To determine whether truncated RACK1 was able to make the same protein–protein interactions as wtRACK1, we expressed the V5-tagged proteins in 3T3 cells and used the V5-antibody to isolate the interaction complexes by immunoprecipitation. The experiments indicated that there was an interaction between RACK1 and RACK1ΔWD1, because antibodies to V5-tagged RACK1ΔWD1 and RACK1 coimmunoprecipitated endogenous wtRACK1 (Fig. 5b, upper panel). RACK1 has previously been reported to form dimers through a postulated dimerization site in WD4,38 and Chu and coworkers demonstrated that RACK1 dimerizes upon reaction with GTP-K(B)-Ras(Q61K).25 The coimmunoprecipitation could also reflect that both proteins are able to bind components of a larger multiprotein complex. The majority of known RACK1-interactions take place through WD40 repeats3–7, and these could still be structurally intact in the N-terminally truncated protein.

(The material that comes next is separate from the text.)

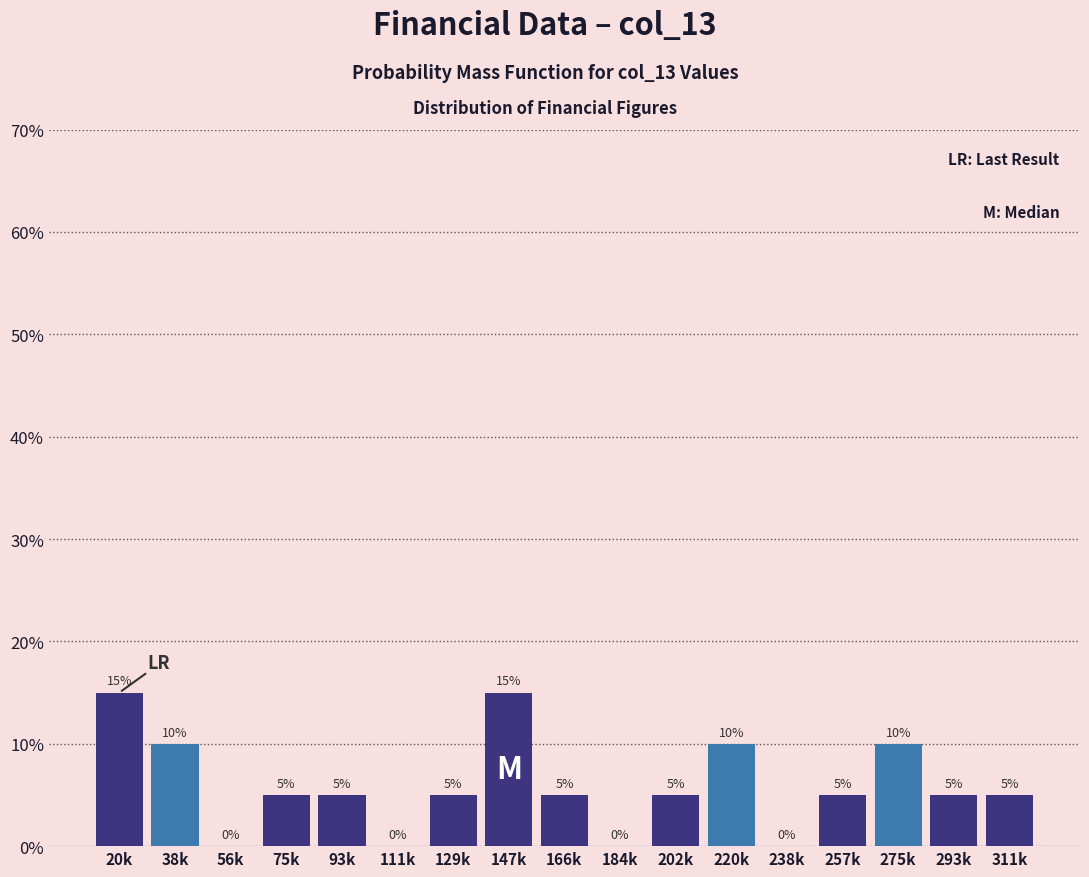

Reading right to left, list all the values displayed in this chart.

311k=5	293k=5	275k=10	257k=5	238k=0	220k=10	202k=5	184k=0	166k=5	147k=15	129k=5	111k=0	93k=5	75k=5	56k=0	38k=10	20k=15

As shown in the 3 lower panels of Figure 5b, the PKC isoforms α, βI and δ were coimmunoprecipitated with both RACK1-V5 and RACK1ΔWD1-V5, indicating that the RACK1 deletion mutant is able to bind to RACK1 interaction partners.

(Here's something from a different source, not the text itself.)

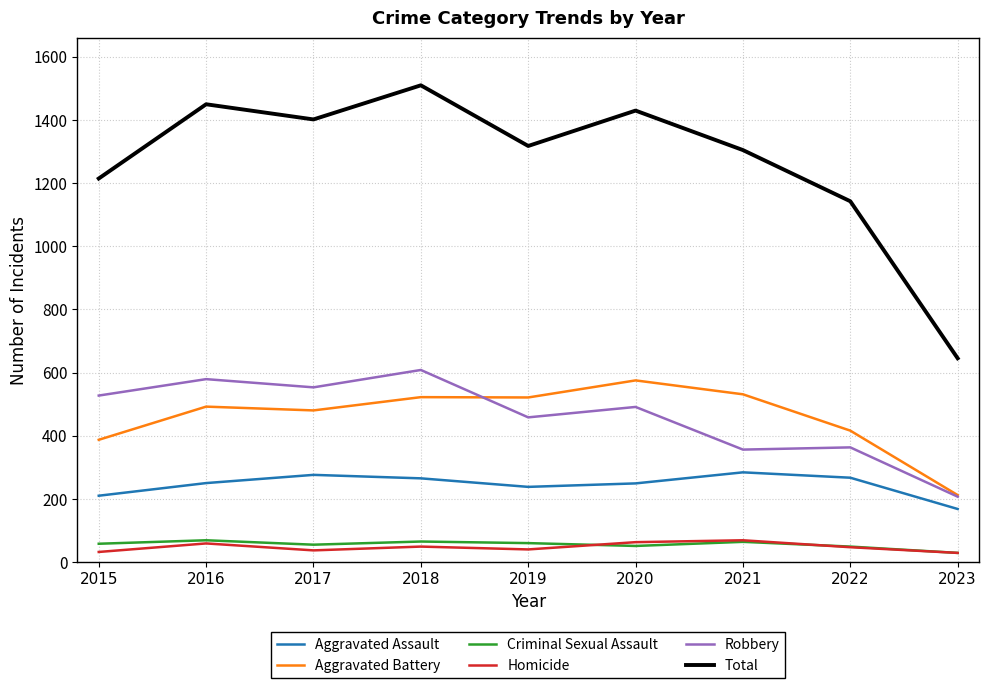

At which label is Total closest to 1077?

2022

The first panel of Figure 5b shows that the anti-V5 antibody pulled down more wtRACK1-V5 than RACKΔWD1-V5 because of the difference in expression levels. Thus, the high relative level of PKCβ1 and δ immunoprecipitated by RACKΔWD1, compared with wtRACK1, could indicate that the truncated protein has a preference for these isoforms. Specific inhibitors to PKCα, βI or δ did not allow identification of the PKC isoform that contributes most to the ERK activation (data not shown). Thus, PKCα, βI and δ may each have an important contribution to the activation of ERK in Ki-Ras transformed cells.

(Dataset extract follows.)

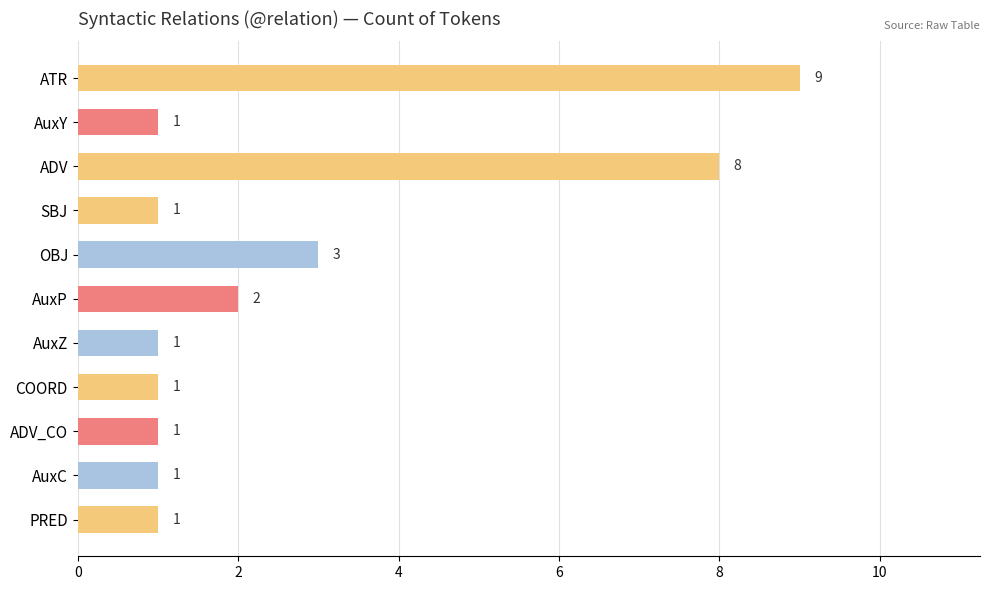

Where is the data nearest to the value 5?

OBJ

We have shown that both wtRACK1 and truncated RACK1 can take part in signal transduction complexes containing different PKC isoforms (Fig. 5b). In addition, the localization of truncated RACK1 was shown to be severely disrupted (Fig. 5a). Thus, the inhibition of Ki-Ras mediated signaling and of ERK activation in RACK1ΔWD1-expressing cells could be caused by defects in the correct localization of RACK1 interacting proteins. To investigate this further, we assayed the cellular localization of endogenous PKCα, βI and δ in the presence of RACK1ΔWD1 in cells treated with 6 nM TPA. Control cells transduced with the retroviral carrier vector accumulated PKCα at the plasma membrane, especially at lamellipodia, and formed typical TPA-induced cell protrusions (Fig. 6a, panels A and B). In RACK1ΔWD1 cells, the translocation of PKCα to the plasma membrane and lamellipodia was reduced, and the morphological change in response to TPA was inhibited (Fig. 6a, panels C and D). PKCδ showed a distinct translocation to the nucleus in response to TPA, and this nuclear accumulation was significantly reduced in RACK1ΔWD1 cells (Fig. 6b). In wild type cells, no clear PKCβI-translocation was observed in response to TPA, and thus the effect of RACK1ΔWD1 could not be studied (data not shown). These results indicate that expression of N-terminally truncated RACK1 affects translocation of activated PKCα and δ and has an impact on their downstream effects, as demonstrated by the lack of TPA-induced change in cellular morphology. The reduction in PKC translocation by RACK1ΔWD1-expression is one possible explanation to its inhibitory effect on Ki-Ras induced ERK activity and cellular transformation.